Maria seems to be the only member of her household (mother, grandmother, sister and sister’s infant) bringing in any money at all; her family holds her responsible for their support. She’s trapped in her oppressive job, because there are no others. Then she finds she’s pregnant by her boyfriend, Juan, who has the decency to ask her if she wants to get married. But they do not love one another and cannot figure out a way they could live that would work for both of them.

Catalina Sandino Moreno’s already widely praised performance as Maria is both sensitive and luminous, bringing genuine humanity to a character that has been programmed to represent the stories of many such poor women, trapped in hardscrabble lives with few alternatives open to them.

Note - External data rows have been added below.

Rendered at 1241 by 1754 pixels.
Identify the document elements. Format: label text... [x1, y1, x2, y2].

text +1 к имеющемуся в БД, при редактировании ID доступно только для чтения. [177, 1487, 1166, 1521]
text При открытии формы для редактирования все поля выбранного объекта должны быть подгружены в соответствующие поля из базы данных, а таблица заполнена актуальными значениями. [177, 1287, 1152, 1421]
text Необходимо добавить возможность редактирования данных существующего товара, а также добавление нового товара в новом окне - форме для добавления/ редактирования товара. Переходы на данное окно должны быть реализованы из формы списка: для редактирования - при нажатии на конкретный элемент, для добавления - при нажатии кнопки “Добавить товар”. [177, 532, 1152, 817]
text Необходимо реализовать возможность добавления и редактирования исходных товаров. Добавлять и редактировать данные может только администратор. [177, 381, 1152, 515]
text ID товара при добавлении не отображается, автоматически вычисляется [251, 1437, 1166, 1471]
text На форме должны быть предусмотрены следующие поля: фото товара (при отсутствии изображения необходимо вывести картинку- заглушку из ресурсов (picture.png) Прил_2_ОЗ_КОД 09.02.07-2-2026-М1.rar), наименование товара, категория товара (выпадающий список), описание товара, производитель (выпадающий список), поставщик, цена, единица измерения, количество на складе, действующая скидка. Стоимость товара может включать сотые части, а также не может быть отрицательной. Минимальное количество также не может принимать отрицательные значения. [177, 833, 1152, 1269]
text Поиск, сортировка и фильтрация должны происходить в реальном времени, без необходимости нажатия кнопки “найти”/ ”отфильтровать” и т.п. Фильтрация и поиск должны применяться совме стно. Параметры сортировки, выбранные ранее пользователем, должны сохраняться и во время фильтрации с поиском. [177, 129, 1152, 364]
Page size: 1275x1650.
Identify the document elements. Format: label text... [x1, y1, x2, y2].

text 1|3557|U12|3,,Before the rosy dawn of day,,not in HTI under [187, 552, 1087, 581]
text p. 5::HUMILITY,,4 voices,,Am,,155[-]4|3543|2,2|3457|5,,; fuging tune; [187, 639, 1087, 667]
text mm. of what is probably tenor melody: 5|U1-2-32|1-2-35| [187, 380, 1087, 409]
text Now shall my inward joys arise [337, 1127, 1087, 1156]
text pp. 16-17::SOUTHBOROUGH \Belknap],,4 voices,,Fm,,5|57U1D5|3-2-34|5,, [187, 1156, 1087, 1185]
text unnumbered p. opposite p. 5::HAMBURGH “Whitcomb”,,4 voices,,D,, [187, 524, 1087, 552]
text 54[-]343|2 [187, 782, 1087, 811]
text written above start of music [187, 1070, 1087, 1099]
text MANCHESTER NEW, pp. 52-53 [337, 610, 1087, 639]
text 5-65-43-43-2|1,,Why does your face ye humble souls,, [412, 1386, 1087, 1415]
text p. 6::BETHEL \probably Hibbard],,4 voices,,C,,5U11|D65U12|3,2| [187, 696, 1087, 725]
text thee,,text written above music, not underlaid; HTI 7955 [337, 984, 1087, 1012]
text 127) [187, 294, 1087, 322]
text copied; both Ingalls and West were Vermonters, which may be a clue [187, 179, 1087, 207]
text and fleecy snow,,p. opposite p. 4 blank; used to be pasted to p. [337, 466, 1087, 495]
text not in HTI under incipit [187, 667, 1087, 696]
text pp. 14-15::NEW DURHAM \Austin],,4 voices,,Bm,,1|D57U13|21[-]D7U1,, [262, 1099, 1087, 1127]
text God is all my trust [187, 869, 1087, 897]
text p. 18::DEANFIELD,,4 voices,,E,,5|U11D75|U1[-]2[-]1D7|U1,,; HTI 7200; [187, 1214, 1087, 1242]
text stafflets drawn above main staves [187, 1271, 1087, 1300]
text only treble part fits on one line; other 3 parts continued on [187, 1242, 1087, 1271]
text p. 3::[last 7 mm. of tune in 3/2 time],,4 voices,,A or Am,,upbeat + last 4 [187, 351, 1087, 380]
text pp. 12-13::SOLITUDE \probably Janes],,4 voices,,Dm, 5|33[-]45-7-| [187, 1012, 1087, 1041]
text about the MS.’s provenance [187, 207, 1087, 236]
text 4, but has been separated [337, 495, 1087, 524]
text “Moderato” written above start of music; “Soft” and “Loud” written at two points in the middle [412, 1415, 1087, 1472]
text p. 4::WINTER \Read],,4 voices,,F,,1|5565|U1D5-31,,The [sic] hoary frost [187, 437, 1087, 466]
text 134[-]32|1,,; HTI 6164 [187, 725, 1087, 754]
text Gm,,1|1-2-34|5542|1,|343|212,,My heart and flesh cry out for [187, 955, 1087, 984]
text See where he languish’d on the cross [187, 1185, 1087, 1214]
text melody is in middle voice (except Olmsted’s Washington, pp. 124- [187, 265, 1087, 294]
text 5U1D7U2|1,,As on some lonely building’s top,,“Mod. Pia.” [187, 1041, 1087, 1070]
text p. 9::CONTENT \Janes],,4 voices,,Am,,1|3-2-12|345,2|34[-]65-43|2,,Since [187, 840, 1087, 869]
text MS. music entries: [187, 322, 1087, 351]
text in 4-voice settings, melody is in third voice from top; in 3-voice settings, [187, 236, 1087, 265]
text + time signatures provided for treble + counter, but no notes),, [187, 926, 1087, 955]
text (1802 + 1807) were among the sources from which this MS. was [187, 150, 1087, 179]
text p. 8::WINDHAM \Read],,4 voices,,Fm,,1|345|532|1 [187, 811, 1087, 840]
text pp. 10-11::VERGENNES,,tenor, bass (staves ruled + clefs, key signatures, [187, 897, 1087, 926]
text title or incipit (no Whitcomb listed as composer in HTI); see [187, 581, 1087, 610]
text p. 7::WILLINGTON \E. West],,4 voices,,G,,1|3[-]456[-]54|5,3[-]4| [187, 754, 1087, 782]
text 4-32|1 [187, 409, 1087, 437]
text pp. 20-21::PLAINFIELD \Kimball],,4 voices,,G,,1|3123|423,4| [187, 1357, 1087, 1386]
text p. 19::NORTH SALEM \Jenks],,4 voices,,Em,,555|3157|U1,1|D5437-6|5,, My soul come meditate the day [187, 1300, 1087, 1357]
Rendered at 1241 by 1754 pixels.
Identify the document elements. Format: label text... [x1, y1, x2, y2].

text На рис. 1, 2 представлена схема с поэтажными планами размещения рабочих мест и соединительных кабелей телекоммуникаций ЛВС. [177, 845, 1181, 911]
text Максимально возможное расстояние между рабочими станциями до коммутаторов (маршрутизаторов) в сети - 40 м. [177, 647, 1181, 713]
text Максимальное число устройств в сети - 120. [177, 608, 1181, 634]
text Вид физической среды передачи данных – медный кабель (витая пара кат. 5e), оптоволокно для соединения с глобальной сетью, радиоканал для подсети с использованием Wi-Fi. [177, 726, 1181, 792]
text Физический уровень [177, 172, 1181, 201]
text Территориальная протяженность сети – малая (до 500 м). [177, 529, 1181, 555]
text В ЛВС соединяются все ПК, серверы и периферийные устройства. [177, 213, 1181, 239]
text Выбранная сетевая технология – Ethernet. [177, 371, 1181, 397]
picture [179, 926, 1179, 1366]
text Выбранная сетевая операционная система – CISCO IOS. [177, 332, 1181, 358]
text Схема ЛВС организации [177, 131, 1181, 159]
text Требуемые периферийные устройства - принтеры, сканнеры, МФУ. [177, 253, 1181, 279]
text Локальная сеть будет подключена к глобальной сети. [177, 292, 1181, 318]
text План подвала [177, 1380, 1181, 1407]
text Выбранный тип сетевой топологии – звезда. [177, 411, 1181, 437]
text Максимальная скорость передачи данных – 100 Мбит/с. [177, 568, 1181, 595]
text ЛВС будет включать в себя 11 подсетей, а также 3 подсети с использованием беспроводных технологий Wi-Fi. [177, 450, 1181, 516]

These are the women who become the prey of Colombian drug dealers who employ them as "mules," transporters of drugs that have been packed into lactose pellets and ingested, to be recovered when eliminated after a flight to the United States.

It’s dangerous work–should a pellet break, the drug released into the woman’s system can prove fatal. There’s always the chance of being caught by customs agents or being double-crossed by the dealers who receive the shipment. Once involved, the women are kept in line with threats about what will happen to their families if they don’t do as they are told.

Writer/director Joshua Marston, here making his feature debut, offers a straightforward script that has the ring of truth to it. It almost has the feel of reportage–making its points, building its case, and noticeably lacking in irony or complications. At the same time, it avoids mawkishness and sentimentality, sustaining a restrained, observational tone. Marston, as director, draws naturalistic performances from his cast, presenting the story in a direct, chronological exposition that draws the viewer step-by-step into the seemingly ineluctable fate of the "mules"–beasts of burden caught in the trap of poverty without opportunity. "Where sin abounded, grace did much more abound," observes Paul in Romans. Full of grace, indeed.